Mam nadzieję, że nie będziecie mieć mi za złe, jeśli od czasu do czasu wkleję tutaj swoje "łupy" :]
W sumie to niewiele odbiegnę od tematu szycia bo przeważnie swoje lumpeksowe zakupy muszę przerabiać - ma to więc związek z szyciem :] W czasie studiów takie przeróbki czyli zmniejszanie, skracanie, doszywanie, zaszywanie itp. były alternatywą od normalnego szycia.
Dobra, dość biadolenia, czas przejść do konkretów.

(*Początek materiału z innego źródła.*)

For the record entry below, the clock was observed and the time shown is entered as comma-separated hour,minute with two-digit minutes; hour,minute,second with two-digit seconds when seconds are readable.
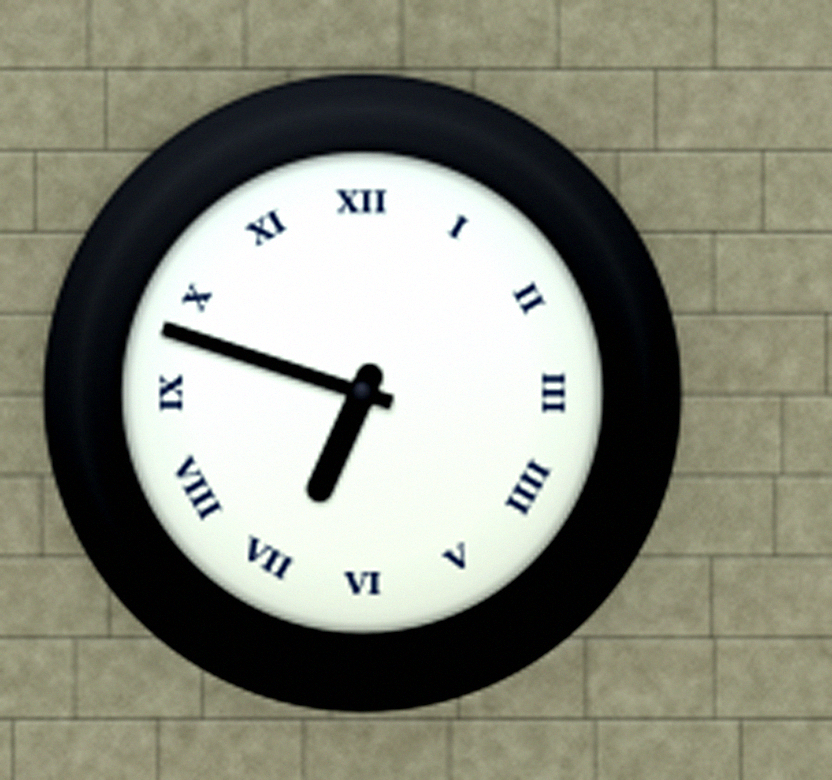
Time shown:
6,48
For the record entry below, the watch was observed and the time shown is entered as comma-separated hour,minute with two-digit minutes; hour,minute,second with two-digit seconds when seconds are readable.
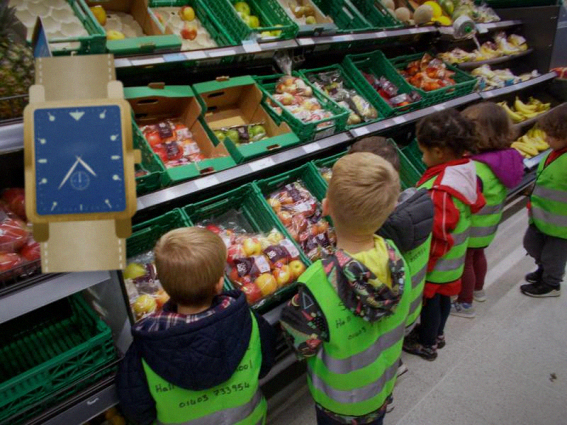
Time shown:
4,36
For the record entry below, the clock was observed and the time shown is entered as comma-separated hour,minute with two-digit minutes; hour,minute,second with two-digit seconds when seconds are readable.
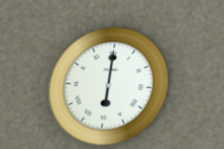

Mój najnowszy łup: sukienka z falbankami "New York Laundry", nówka sztuka z metką. Zauroczył mnie fason - załamała cena (35 zł!!!) ale wzięłam bo pomyślałam, że dam radę ją przerobić. Jak zwykle była na mnie za duża, miała z przodu wielgachną kokardę, która kompletnie mi się nie spodobała a kryty zamek był oczywiście zepsuty. No ale nie mogłam się jej oprzeć. I dobrze. Kupiłam, przerobiłam, wszyłam nowy zamek i mam super kreację na taneczne imprezy, na które wybieramy się z mężem.